Blog

Why I'm Asking You to Tap One More Button

I went down a rabbit hole this week about how to share your data with actual researchers without doing something stupid. Here's what I learned, what I built because of it, and a small ask at the end.

Here's something I've been thinking about for a while: collecting sleep data is the easy part. Designing how to share it — with researchers, in a paper, in a public dataset — so it stays genuinely useful AND nobody gets accidentally identified down the line is the part with teeth. None of that sharing has happened yet, and I want the rails fully built before any of it does.

So I spent a good chunk of this week building those rails. I came out the other side with a system I'm proud of, a new respect for everyone who's ever written a privacy policy, and one new opt-in I'd love to tell you about. Here's how it all fits together.

The thing I got wrong in my head

I'd been treating "your data" as one thing. It's not. It turns out there are two completely different versions of your data, and almost every mistake comes from confusing them.

There's your live data — the stuff in the app right now, the log you add to every morning. That's yours. You can edit it, export it, or nuke it entirely, and when you delete it, it's gone. That's how it should be, and that's how Circadia already works.

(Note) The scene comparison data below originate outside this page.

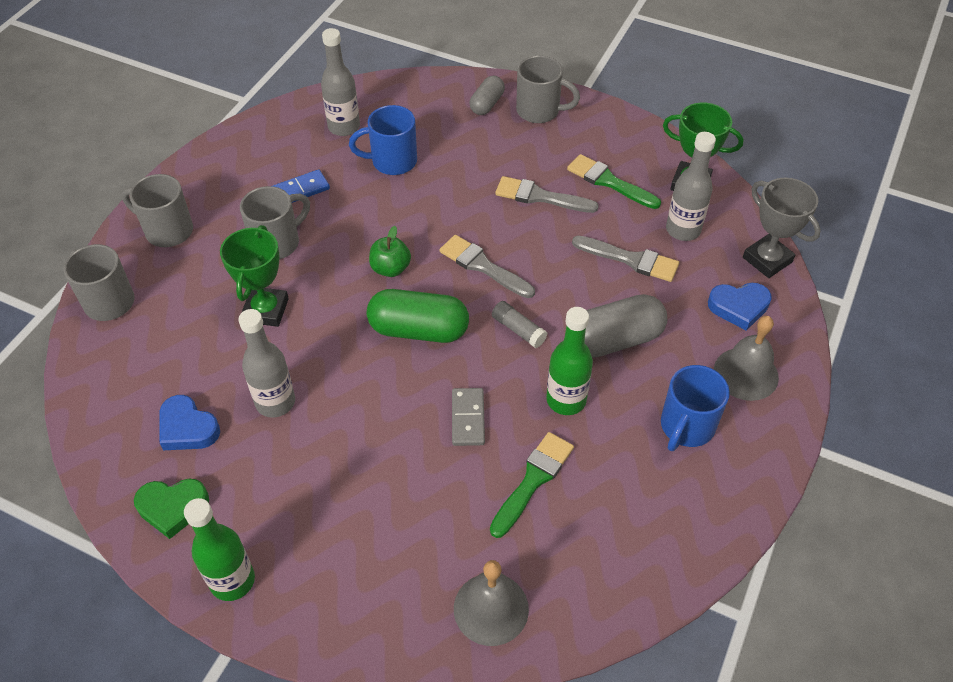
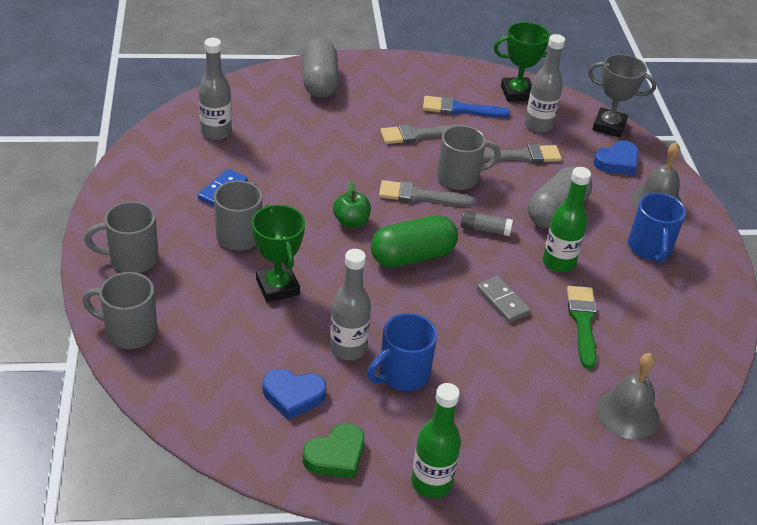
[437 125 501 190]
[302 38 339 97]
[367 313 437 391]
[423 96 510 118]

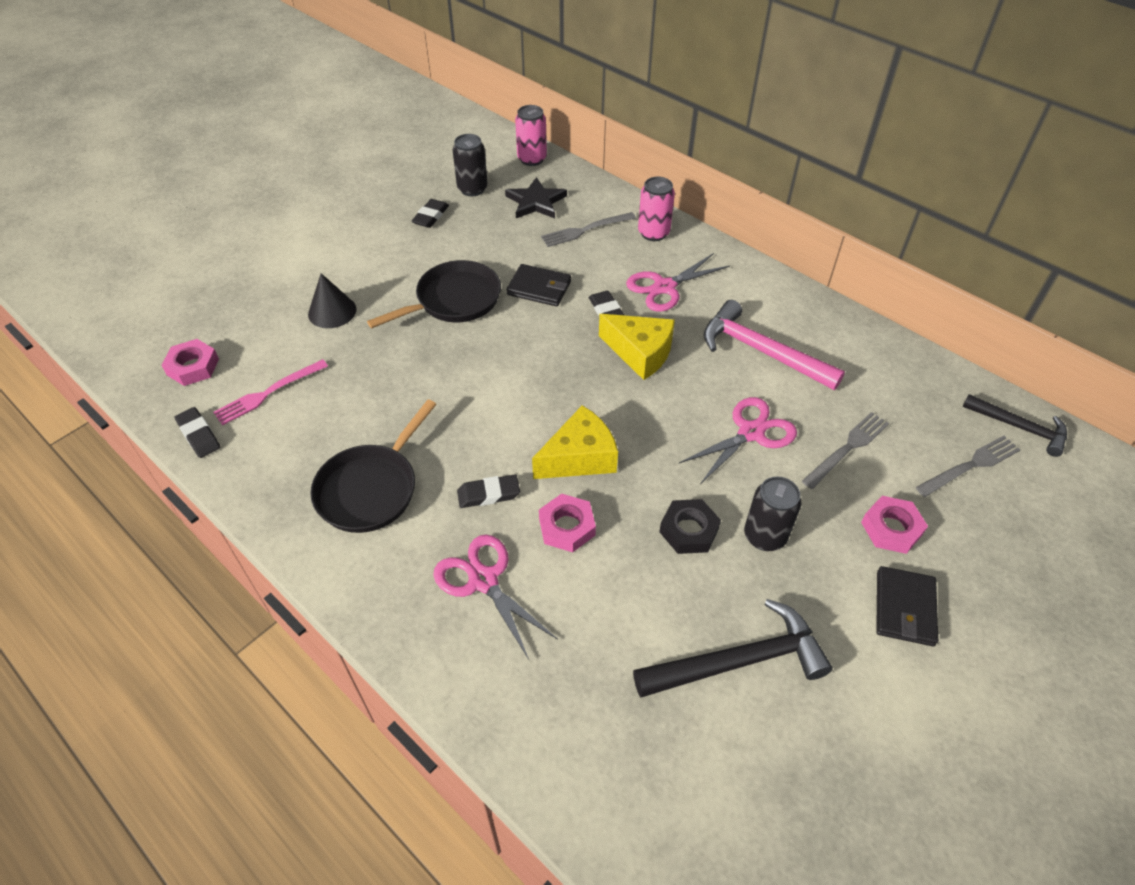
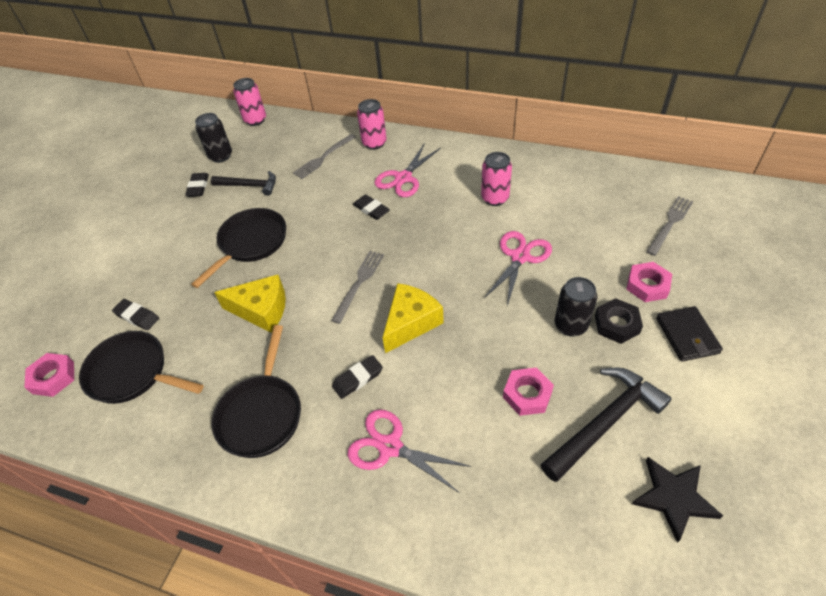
[632 457 723 543]
[506 264 571 306] (first image)
[308 273 356 328] (first image)
[481 152 512 206]
[214 275 286 333]
[79 331 204 404]
[211 171 276 196]
[112 299 159 330]
[331 251 384 324]
[503 368 554 416]
[595 298 643 344]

Then there's published data — a frozen snapshot that a paper or a public dataset is built on. And this one works differently in a way that surprised me: once it's published, you can't pull your data back out of that specific version. Not because I'm hoarding it — because that's how science stays honest. If a published finding rests on data that can quietly vanish later, nobody can ever check the work. The whole point of publishing data is that someone else can reproduce what you did. A dataset that evaporates on request isn't reproducible; it's just a rumor with a graph.

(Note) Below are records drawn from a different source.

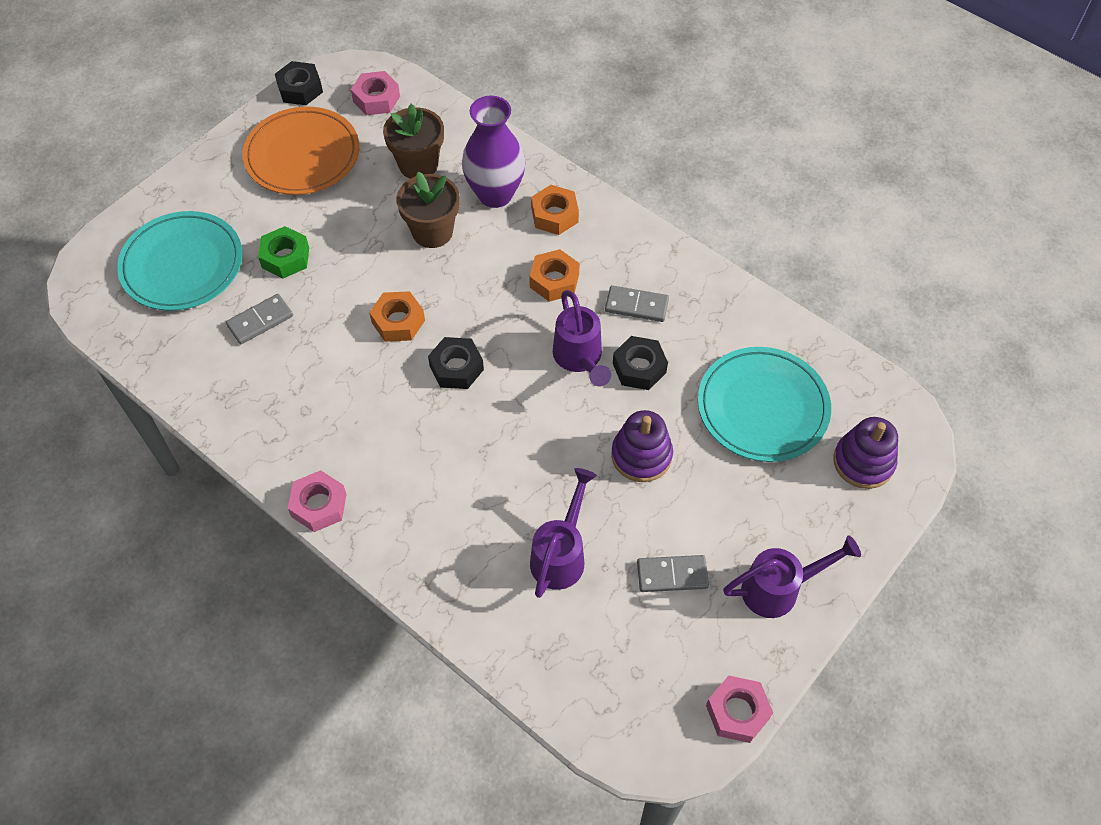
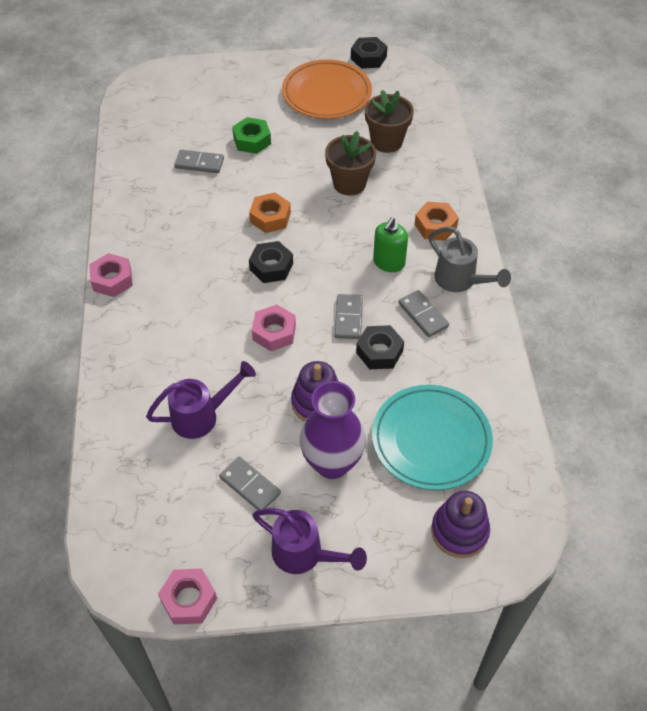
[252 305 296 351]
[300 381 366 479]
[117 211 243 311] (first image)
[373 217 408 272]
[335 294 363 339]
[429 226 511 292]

So the fix wasn't "pick one." It was building a wall between the two. Your live data stays fully yours, deletable forever. Published snapshots are separate, frozen, dated, and — this is the key part — you only end up in one if you specifically said yes to that. Which brings me to the button.

"I can see why other apps ask for forty permissions now"

I used to roll my eyes at apps that make you tap through six consent screens. Three days into building this, I sent Jon a text that was just: "I owe every privacy policy an apology."

Because here's what I ran into. I want to do this granularly — let you say yes to "help me improve the app" without also saying yes to "put my data in a public scientific dataset forever." Those are really different things and bundling them into one "I agree ✓" would be gross. But the honest version means more than one switch, and more than one switch means more explaining, and more explaining means… I am now one of those apps. Except I promise the switches are real, they do what they say, and there are two, not forty.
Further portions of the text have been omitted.